Ms Greenwood said CHA had been invited to submit a witness statement by January 31.
“We must respond in innovative ways to address the scourge of loneliness, experienced by loved ones in aged care, and its impact on physical and emotional wellbeing,” she said.
She also said a “national conversation” was needed about asking people to pay more for their care, but only where they received increased choice, control and quality.
The data requested by the commission is to be given under different categories including “dignity”, which covers loneliness and isolation.
Leading Age Services Australia chief executive Sean Rooney told The Australian people deserved to be able to tell their stories about how the system had failed them, but the broader commission terms of reference would focus on how that system should change.
“We have seen this continuing trend of financial pressure, particularly in residential care, and that’s across for-profit, not-for-profit providers, big and small,” he said.

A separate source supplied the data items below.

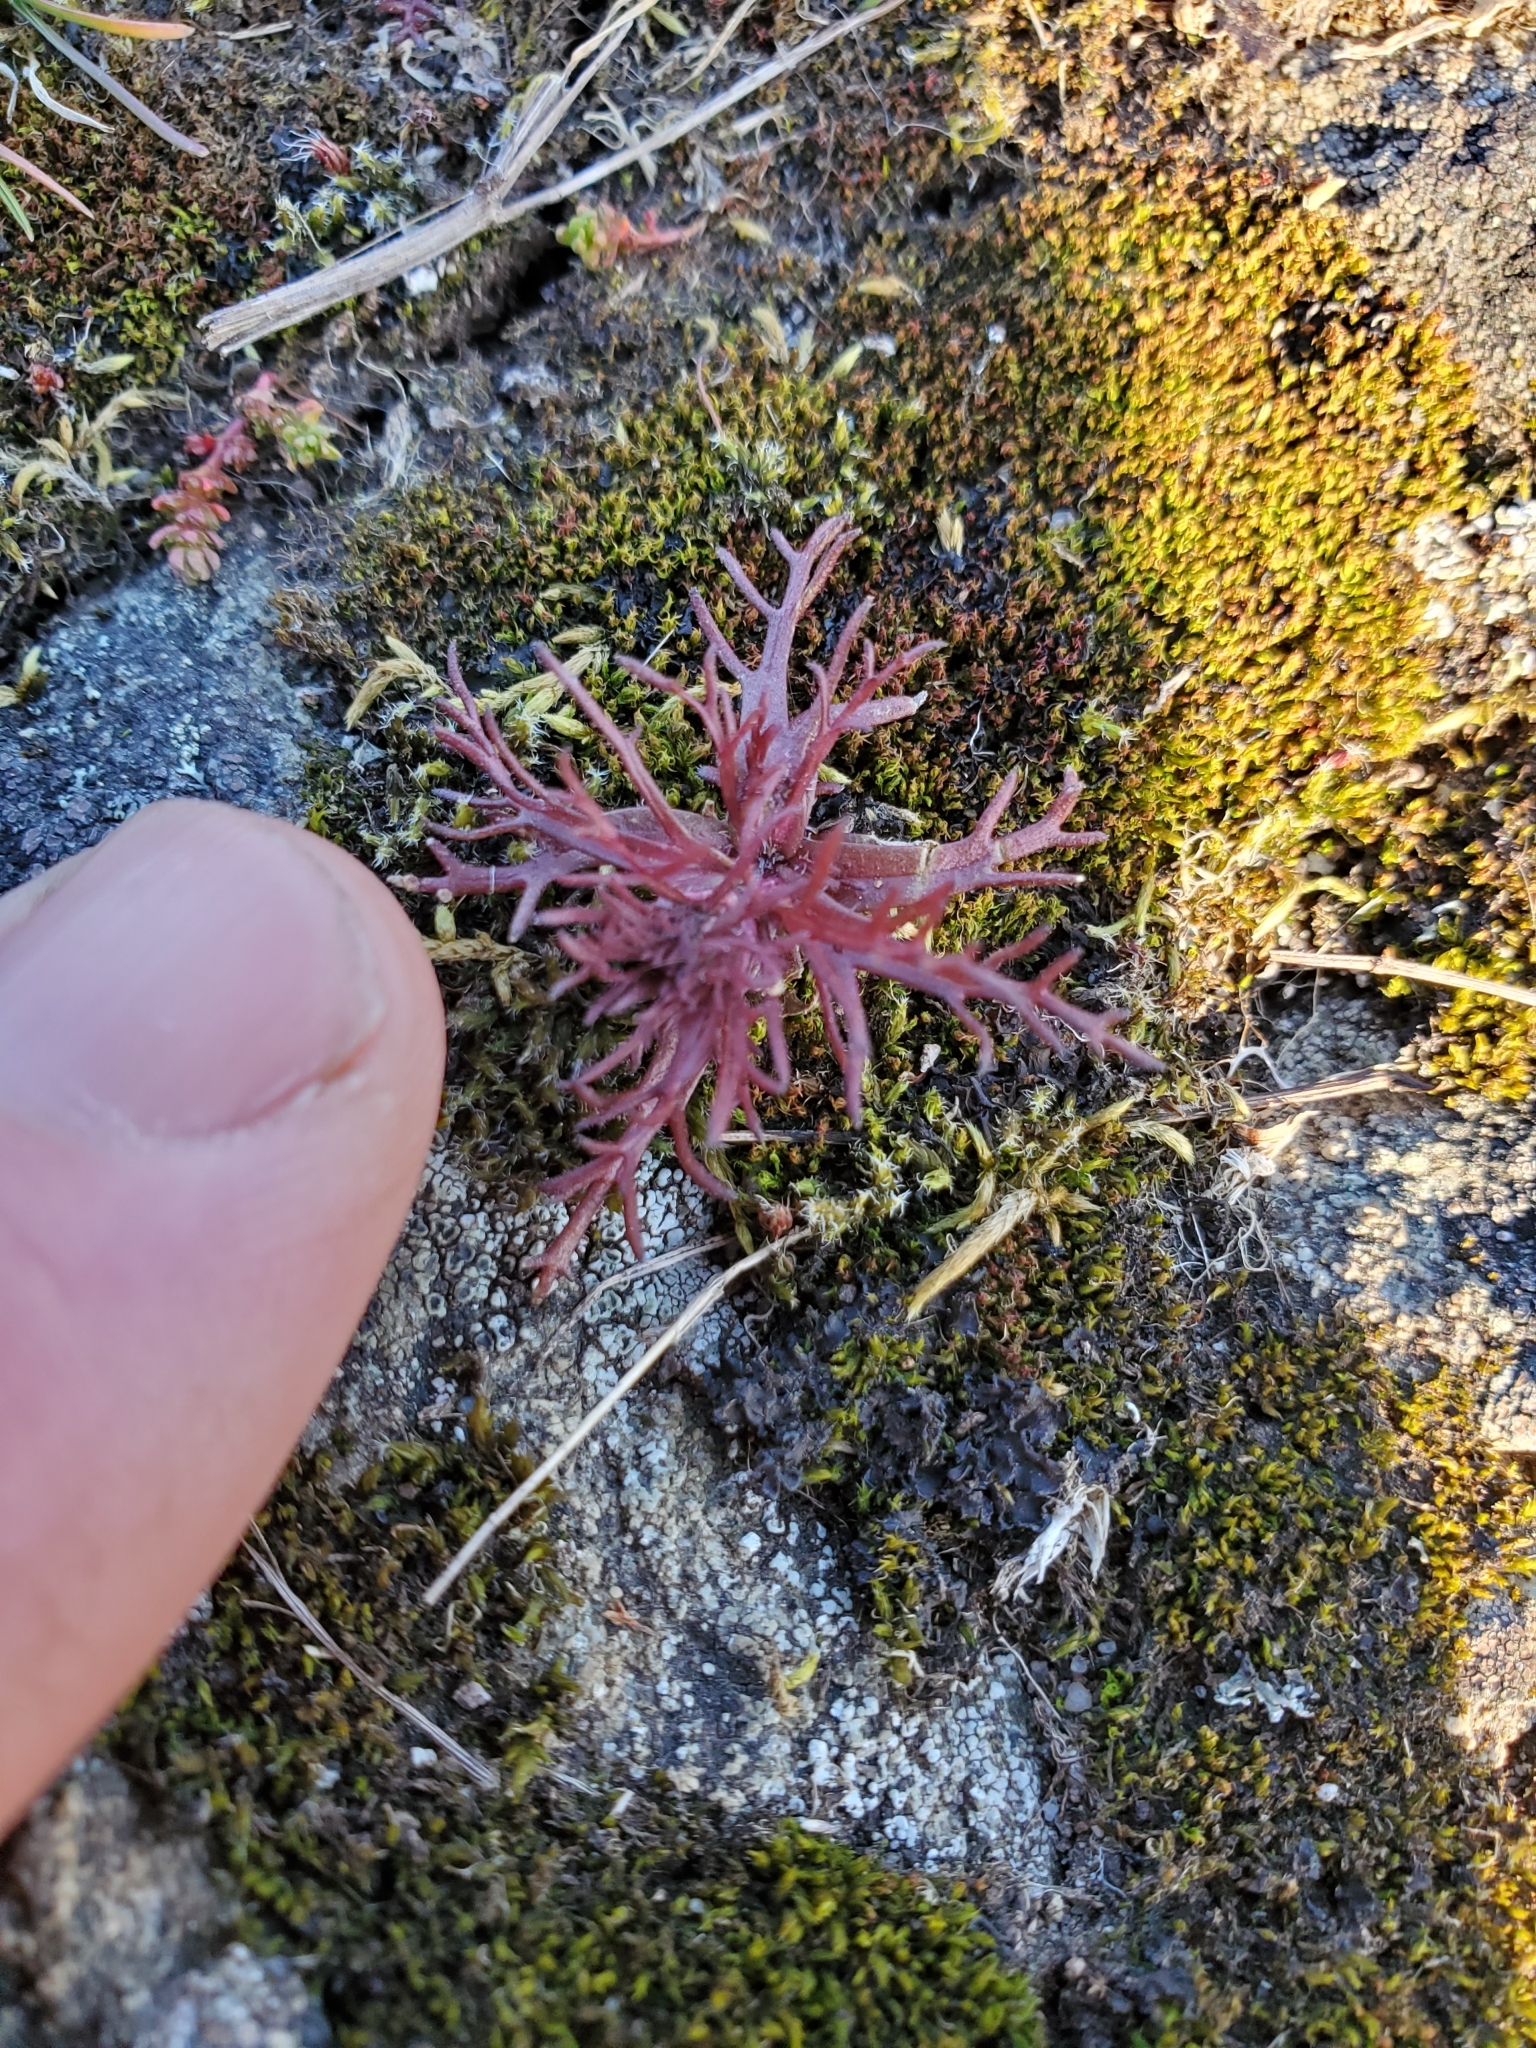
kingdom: Plantae
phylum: Tracheophyta
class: Magnoliopsida
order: Lamiales
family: Orobanchaceae
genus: Triphysaria
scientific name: Triphysaria pusilla
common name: Dwarf false owl-clover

“The system settings and funding have not kept pace with the growing volume, but also the complexity of care, and the needs and expectations of residents and their families.”
Independent industry accountants Stewart Brown have identified more than 40 per cent of all services currently have a negative trading profit (earnings before tax) as it has charted subsidy falls through the Aged Care Funding Instrument changes that saved $1.2 billion from 2016.
“There is no doubt, you’ve already got many of the operators in the industry experiencing financial pressure and they are having to redirect resources to this process and also continue their core business of caring for older Australians, so this adds another layer to that pressure,” Mr Rooney said.
“However, aged care is an issue of national importance.
“We must all take this once-in-a-generation opportunity to get it right.”